Here’s how I was trying to compile in gfortran:

gfortran -c -O2 -m64 bspline_sub_module.f90
gfortran -w -ffree-form -ffree-line-length-0 -m64 -O2 -fopenmp main1.f90 random_normal.f90 linspace.f90 bspline_sub_module.o rouwenhorst.f90 spline.f90 splint.f90
gfortran -fopenmp main1.o random_normal.o linspace.o bspline_sub_module.o rouwenhorst.o spline.o splint.o

What am I doing wrong?

Here’s a video with what I mean in terms of differences in thread/core usage: Dropbox - File Deleted - Simplify your life

The first iteration of the ifort loop runs in 19.9 seconds with 100% CPU usage, the first iteration of the gfort loop runs in 38.8 seconds (almost double) with 50% CPU usage.
If I compile my ifort code with \qm32 flag it gets similar performance to the gfortran.

1 Like

If you want to run the code only on the machine where it is compiled, use -march=native for gfortran. On my system, the performance gain was impressive.

1 Like

Overall, in many cases from my experience, on Linux, ifort and gfortran have similar performance. ifort usually 10-20% faster, but the difference are not very big. However, it seems on windows, with the same flags, gfortran can be 7 times slower than its performance on Linux. Intel’s performance is consistent on windows and Linux.
You may begin with the following flags.
For ifort,

-O3 -xHost

For gfortran

-O3 -march=native

Both can be used with perhaps one single flag,
For ifort,

-fast

For gfortran

-Ofast

See also,

CRquantum, what puzzles me more is the fact that gfort does not make use of all the logical processors available on my computer (see video). It is very puzzling to me.

If I had to take a guess I would say that it’s probably because of different default variables between the two compilers.

There are some very experienced gfortran devs here that might be able to shed some light into this.

As for the difference in per thread performance, I would expect it to be noticeable. Intel’s MKL is an absolutely amazing library that can significantly speed up calculations.

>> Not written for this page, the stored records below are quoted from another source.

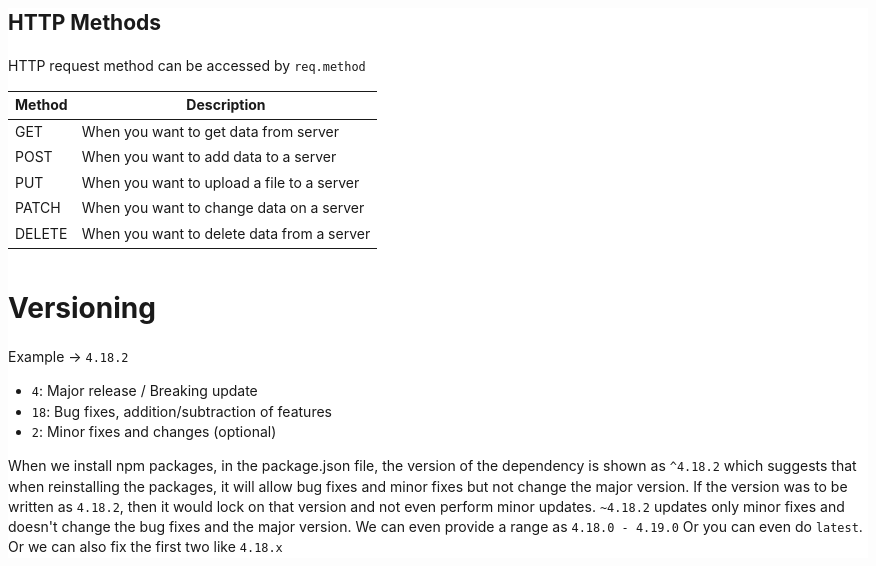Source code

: ## HTTP Methods
HTTP request method can be accessed by `req.method`

| Method | Description                                |
| ------ | ------------------------------------------ |
| GET    | When you want to get data from server      |
| POST   | When you want to add data to a server      |
| PUT    | When you want to upload a file to a server |
| PATCH  | When you want to change data on a server   |
| DELETE | When you want to delete data from a server |
# Versioning
Example -> `4.18.2`
- `4`: Major release / Breaking update
- `18`: Bug fixes, addition/subtraction of features
- `2`: Minor fixes and changes (optional)

When we install npm packages, in the package.json file, the version of the dependency is shown as `^4.18.2` which suggests that when reinstalling the packages, it will allow bug fixes and minor fixes but not change the major version. 
If the version was to be written as `4.18.2`, then it would lock on that version and not even perform minor updates. 
`~4.18.2` updates only minor fixes and doesn't change the bug fixes and the major version.
We can even provide a range as `4.18.0 - 4.19.0`
Or you can even do `latest`.
Or we can also fix the first two like `4.18.x`

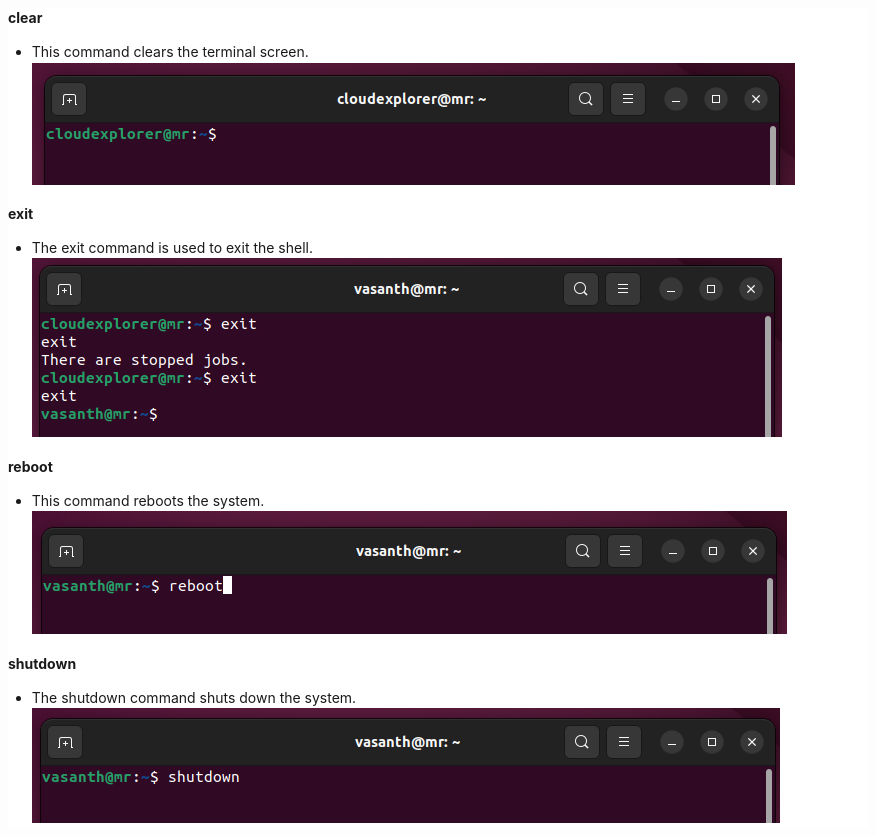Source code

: **clear**
- This command clears the terminal screen.
  ![Example](commands_snap/clear.png)

**exit**
- The exit command is used to exit the shell.
  ![Example](commands_snap/exit.png)

**reboot**
- This command reboots the system.
  ![Example](commands_snap/reboot.png)

**shutdown**
- The shutdown command shuts down the system.
  ![Example](commands_snap/shutdown.png)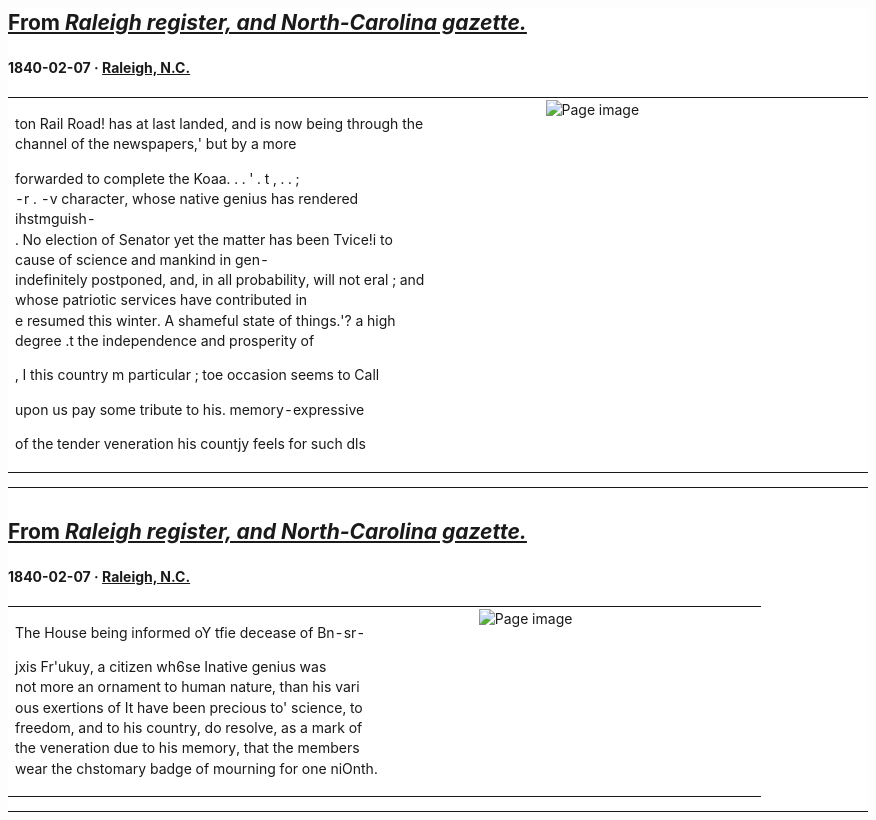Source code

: 
## [From _Raleigh register, and North-Carolina gazette._](https://newspapers.digitalnc.org/lccn/sn92073048/1840-02-07/ed-1/seq-3/)

#### 1840-02-07 &middot; [Raleigh, N.C.](http://dbpedia.org/resource/Raleigh%2C_North_Carolina)

<table style="width: 100%;"><tr><td style="width: 50%">

  
ton Rail Road! has at last landed, and is now being through the channel of the newspapers,&#x27; but by a more  
  
forwarded to complete the Koaa. . . &#x27; . t , . . ;  
-r . -v character, whose native genius has rendered ihstmguish-  
. No election of Senator yet the matter has been Tvice!i to cause of science and mankind in gen-  
indefinitely postponed, and, in all probability, will not eral ; and whose patriotic services have contributed in  
e resumed this winter. A shameful state of things.&#x27;? a high degree .t the independence and prosperity of  
  
, I this country m particular ; toe occasion seems to Call  
  
upon us pay some tribute to his. memory-expressive  
  
of the tender veneration his countjy feels for such dls
</td><td style="width: 50%; max-height: 75%; margin: auto; display: block;">
<img alt="Page image" src="https://newspapers.digitalnc.org/images/iiif/batch_ncu_RalRegNCWA30n_ver01%2Fdata%2F1840020701%2F0023.jp2/pct:18.396564065855404,35.64185544768069,30.45096635647817,4.498381877022654/!600,600/0/default.jpg"/>
</td>
</tr></table>

---

## [From _Raleigh register, and North-Carolina gazette._](https://newspapers.digitalnc.org/lccn/sn92073048/1840-02-07/ed-1/seq-3/)

#### 1840-02-07 &middot; [Raleigh, N.C.](http://dbpedia.org/resource/Raleigh%2C_North_Carolina)

<table style="width: 100%;"><tr><td style="width: 50%">

  
The House being informed oY tfie decease of Bn-sr-  
  
jxis Fr&#x27;ukuy, a citizen wh6se Inative genius was  
not more an ornament to human nature, than his vari­  
ous exertions of It have been precious to&#x27; science, to  
freedom, and to his country, do resolve, as a mark of  
the veneration due to his memory, that the members  
wear the chstomary badge of mourning for one niOnth.
</td><td style="width: 50%; max-height: 75%; margin: auto; display: block;">
<img alt="Page image" src="https://newspapers.digitalnc.org/images/iiif/batch_ncu_RalRegNCWA30n_ver01%2Fdata%2F1840020701%2F0023.jp2/pct:34.07301360057266,41.014023732470335,14.917680744452397,3.635382955771305/!600,600/0/default.jpg"/>
</td>
</tr></table>

---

Although I think you can still link to MKL whilst using gfortran

1 Like

I am not gfortran expert. Other people’s opinion may be more useful.
But it looks like you used openMP. The speed difference seems is simply caused by the fact that as you said, gfortran only uses half of the threads as ifort did.
If in openMP you explicitly specify the number of threads you want to use, does that help gfortran to make full use of all the threads? But again, I am not expert in gfortran, other people may give you much better answer and solve the puzzle.

By the way, the -m64 flag in gfortran may be not necessary.
-O3 -march=native may be enough to begin with, in many cases.

Welcome to the Discourse by the way! :slight_smile:

Thank you @gnikit for mentioning intel MKL.

Uhm, may I ask, by performance boost using intel MKL, do you mean using the function’s provided by Intel MKL could give a performance boost or something?
The only reason I did not dig too much into MKL is that, I feel if I use a lot of MKL exclusive function/subroutines, then my code will perhaps be intel Fortran exclusive. So it will not compile on both gfortran and ifort, therefore may not be generic enough.

Or like, do you mean, like, some same lapack subroutines, like you know dgesv, dgeev, or something, by linking MKL there will be performance boost than not linking MKL? Just curious. Again, I guess I am neither expert in ifort or gfortran, just curious. Thanks!

I think MKL does both. They definitely provided optimised versions of libraries like BLAS and LAPACK, etc. but they also seem to have proprietary modules too see the docs.

As for Fortran intrinsics like sum or mult I am not certain whether or not they use MKL in the background.

I have only used MKL passively by providing it at configuration time to external libraries like PETSc and Zoltan

We’d need to learn more about how OpenMP/multi-threading is being used, e.g. is dynamic scheduling being used.

A few other comments:

  • I don’t see much purpose in using the -m64 flag unless you’re cross compiling or for some other odd-reason.
  • As others have said, try using -march=native with gfortran.
  • How are you setting the number of OpenMP threads?
1 Like

I think this is the most important bit. Also, @NC1 are you using dynamic teams? If so try and disable them

call omp_set_dynamic(.false.)

I am just doing this: call omp_set_num_threads(80). But it does not really matter whether I include this line or not. call omp_set_dynamic(.false.) did not make the gfort code any different as well.